Prodi a accusé Berlusconi de n'avoir pas été capable de réduire les déficits et la dette publique, qui ont augmenté en 2005. "Les dépenses publiques échappent à tout contrôle (...). C'est une véritable tragédie", a dit Prodi. "L'Italie est divisée entre nous et eux, entre les riches et les pauvres, le Nord et le Sud, les jeunes et les vieux, les actifs et les chômeurs", a-t-il en outre accusé. "Notre coalition propose un gouvernement uni, nous avons conclu un pacte; nous voulons donner confiance à ce pays, l'unifier pour livrer bataille afin d'amener l'Italie au niveau qu'elle mérite, pour lui rendre sa place d'acteur majeur dans les affaires du monde (...) Mais nous n'y parviendrons qu'avec la justice et l'harmonie sociale. Nous ne pouvons le faire dans un pays divisé. Nous disons donc à tous les Italiens : nous ne pouvons vivre bien que si d'autres Italiens vivent bien également", a déclaré Prodi.

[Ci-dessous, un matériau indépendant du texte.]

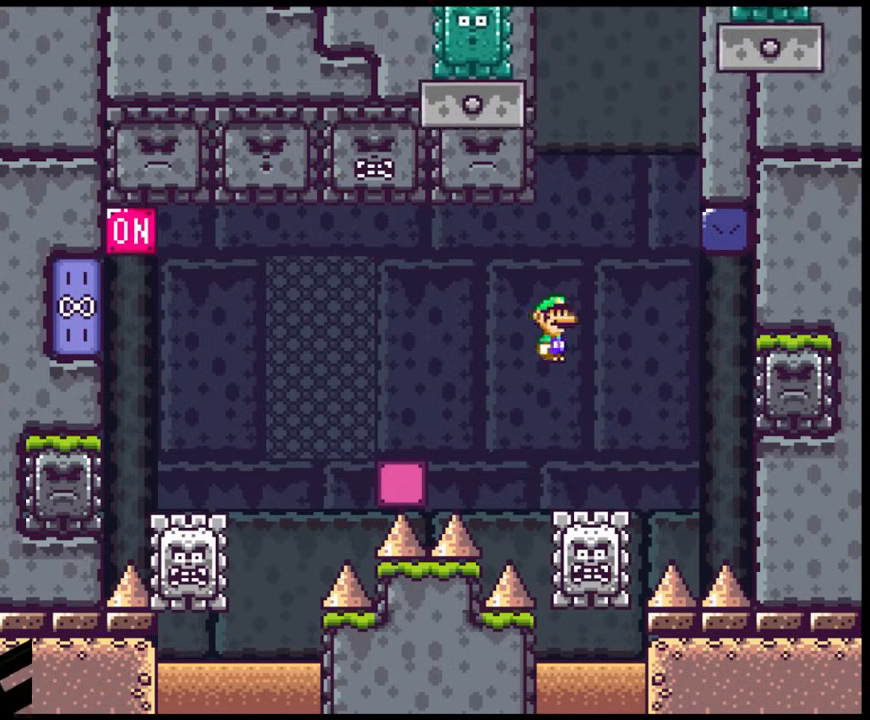
{"buttons": ["X"], "events": [[117, "A", "down"], [250, "A", "up"], [333, "DPAD_LEFT", "up"], [333, "DPAD_RIGHT", "down"], [450, "DPAD_RIGHT", "up"]]}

"Nous aurions pu faire davantage, a concédé Berlusconi. Peut-être aurions-nous pu mieux faire, mais l'Italie est une entreprise compliquée. Nous devons maintenant poursuivre notre travail ; nous devons terminer le travail pour donner naissance à un Etat plus moderne, plus efficace, qui défendra nos droits, notre sécurité, notre liberté", a-t-il soutenu.
"Un geste courageux"
En face d'un adversaire efficace dans ses répliques et clair dans son argumentation, Silvio Berlusconi a gardé une arme secrète dans sa manche, qu'il n'a sortie qu'en toute fin de débat. Alors que le duel télévisé touchait à sa fin, le président du Conseil a promis de supprimer la taxe d'habitation ICI que payent les Italiens sur leur résidence principale, et qui rapporte à l'Etat 2,3 milliards d'euros par an. "Pour nous, la résidence principale est sacrée, comme la famille. Pour cette raison, nous avons décidé d'abolir l'ICI sur toutes les résidences principales. Comprenez-vous bien cela ? C'est un geste courageux", a expliqué le chef du gouvernement.
Mais la proposition est-elle réaliste ou n'est-ce qu'une dernière promesse de campagne pour raffler la mise le week-end prochain ? "J'aimerais seulement entendre l'avis de certains maires de la coalition de centre-droit sur cette dernière phrase", a commenté Romano Prodi immédiatement après la fin du débat.
Du reste, le débat a été haut en couleurs, les deux adversaires échangeant des propos acerbes. "M. Berlusconi s'accroche aux chiffres comme les ivrognes s'accrochent à leur réverbère", a tancé Romano Prodi, interrompu par un Berlusconi lui ordonnant : "Respectez le chef du gouvernement !" Deux fois, l'animateur et journaliste Bruno Vespa a dû intervenir pour faire taire le leader du centre-droit alors que Romano Prodi, qui avait la parole, l'attaquait sur sa gestion des dépenses publiques.
Alors que le premier débat entre les deux hommes, le 14 mars, a clairement tourné à l'avantage de Prodi, cette nouvelle confrontation a semblé plus équilibrée aux yeux des analystes : "Cette fois-ci, je pense qu'il n'y a pas eu de vainqueur clair et net et je suis certain que les deux camps vont clamer victoire", a notamment déclaré Lorenzo Codogno, économiste à la Bank of America. Les derniers sondages en date, rendus publics avant l'interdiction faite de les publier, voici dix jours, donnait à Prodi et à sa coalition une avance de 3,5 à 5 points sur la droite regroupée autour du président du Conseil.